** start of Given information **

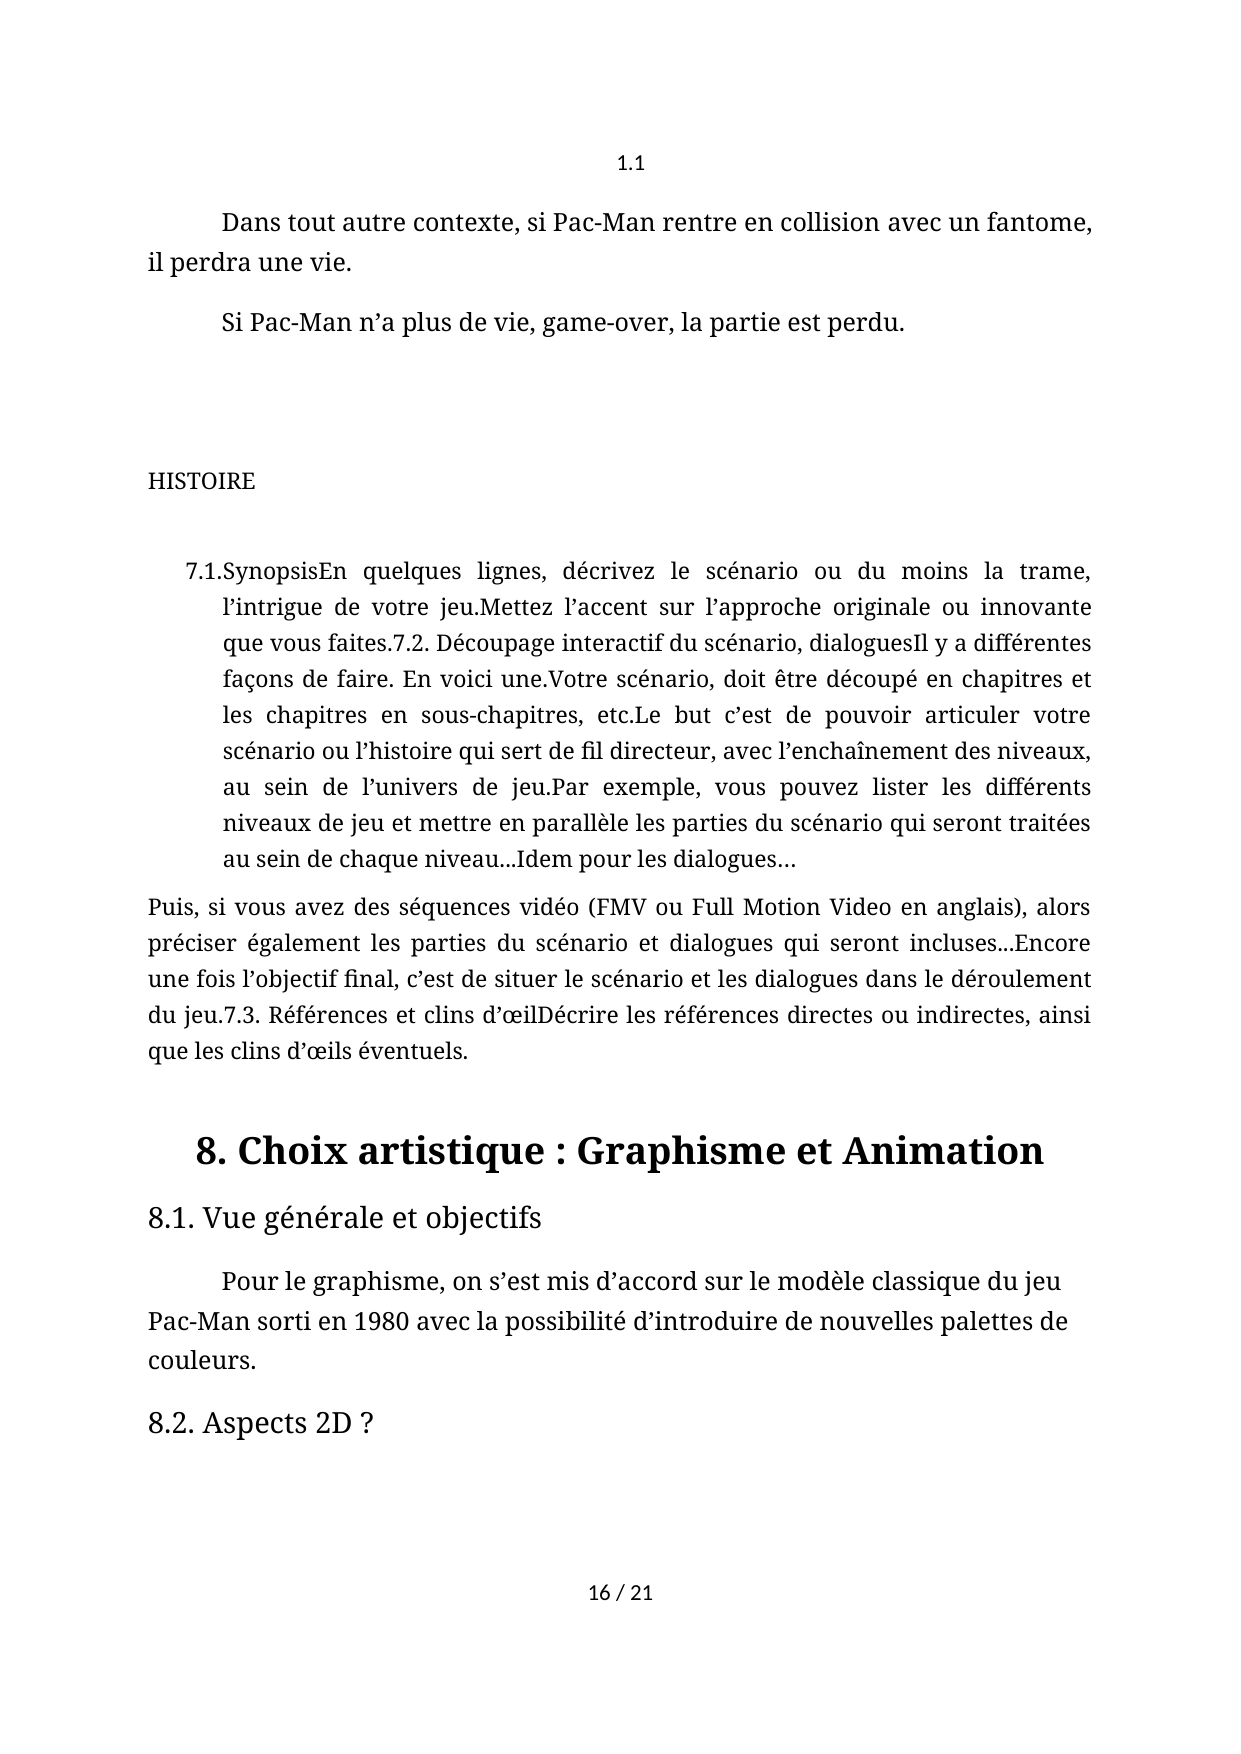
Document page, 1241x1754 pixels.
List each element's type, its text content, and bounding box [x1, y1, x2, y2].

text 8. Choix artistique : Graphisme et Animation [148, 1124, 1093, 1175]
text Dans tout autre contexte, si Pac-Man rentre en collision avec un fantome, il perdra une vie. [148, 205, 1093, 278]
text HISTOIRE [148, 465, 1093, 497]
text Si Pac-Man n’a plus de vie, game-over, la partie est perdu. [148, 304, 1093, 338]
text 8.1. Vue générale et objectifs [148, 1198, 1093, 1237]
text 8.2. Aspects 2D ? [148, 1402, 1093, 1442]
text Pour le graphisme, on s’est mis d’accord sur le modèle classique du jeu Pac-Man sorti en 1980 avec la possibilité d’introduire de nouvelles palettes de couleurs. [148, 1264, 1093, 1376]
text 7.1. SynopsisEn quelques lignes, décrivez le scénario ou du moins la trame, l’intrigue de votre jeu.Mettez l’accent sur l’approche originale ou innovante que vous faites.7.2. Découpage interactif du scénario, dialoguesIl y a différentes façons de faire. En voici une.Votre scénario, doit être découpé en chapitres et les chapitres en sous-chapitres, etc.Le but c’est de pouvoir articuler votre scénario ou l’histoire qui sert de fil directeur, avec l’enchaînement des niveaux, au sein de l’univers de jeu.Par exemple, vous pouvez lister les différents niveaux de jeu et mettre en parallèle les parties du scénario qui seront traitées au sein de chaque niveau...Idem pour les dialogues… [185, 555, 1093, 874]
text Puis, si vous avez des séquences vidéo (FMV ou Full Motion Video en anglais), alors préciser également les parties du scénario et dialogues qui seront incluses...Encore une fois l’objectif final, c’est de situer le scénario et les dialogues dans le déroulement du jeu.7.3. Références et clins d’œilDécrire les références directes ou indirectes, ainsi que les clins d’œils éventuels. [148, 891, 1093, 1066]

** end of Given information **

» To do
Write out every line of the listing above as a numbered list, skipping blank lines and leaving out the picture.

» Result of this exercise
1. Document page, 1241x1754 pixels.
2. List each element's type, its text content, and bounding box [x1, y1, x2, y2].
3. text 8. Choix artistique : Graphisme et Animation [148, 1124, 1093, 1175]
4. text Dans tout autre contexte, si Pac-Man rentre en collision avec un fantome, il perdra une vie. [148, 205, 1093, 278]
5. text HISTOIRE [148, 465, 1093, 497]
6. text Si Pac-Man n’a plus de vie, game-over, la partie est perdu. [148, 304, 1093, 338]
7. text 8.1. Vue générale et objectifs [148, 1198, 1093, 1237]
8. text 8.2. Aspects 2D ? [148, 1402, 1093, 1442]
9. text Pour le graphisme, on s’est mis d’accord sur le modèle classique du jeu Pac-Man sorti en 1980 avec la possibilité d’introduire de nouvelles palettes de couleurs. [148, 1264, 1093, 1376]
10. text 7.1. SynopsisEn quelques lignes, décrivez le scénario ou du moins la trame, l’intrigue de votre jeu.Mettez l’accent sur l’approche originale ou innovante que vous faites.7.2. Découpage interactif du scénario, dialoguesIl y a différentes façons de faire. En voici une.Votre scénario, doit être découpé en chapitres et les chapitres en sous-chapitres, etc.Le but c’est de pouvoir articuler votre scénario ou l’histoire qui sert de fil directeur, avec l’enchaînement des niveaux, au sein de l’univers de jeu.Par exemple, vous pouvez lister les différents niveaux de jeu et mettre en parallèle les parties du scénario qui seront traitées au sein de chaque niveau...Idem pour les dialogues… [185, 555, 1093, 874]
11. text Puis, si vous avez des séquences vidéo (FMV ou Full Motion Video en anglais), alors préciser également les parties du scénario et dialogues qui seront incluses...Encore une fois l’objectif final, c’est de situer le scénario et les dialogues dans le déroulement du jeu.7.3. Références et clins d’œilDécrire les références directes ou indirectes, ainsi que les clins d’œils éventuels. [148, 891, 1093, 1066]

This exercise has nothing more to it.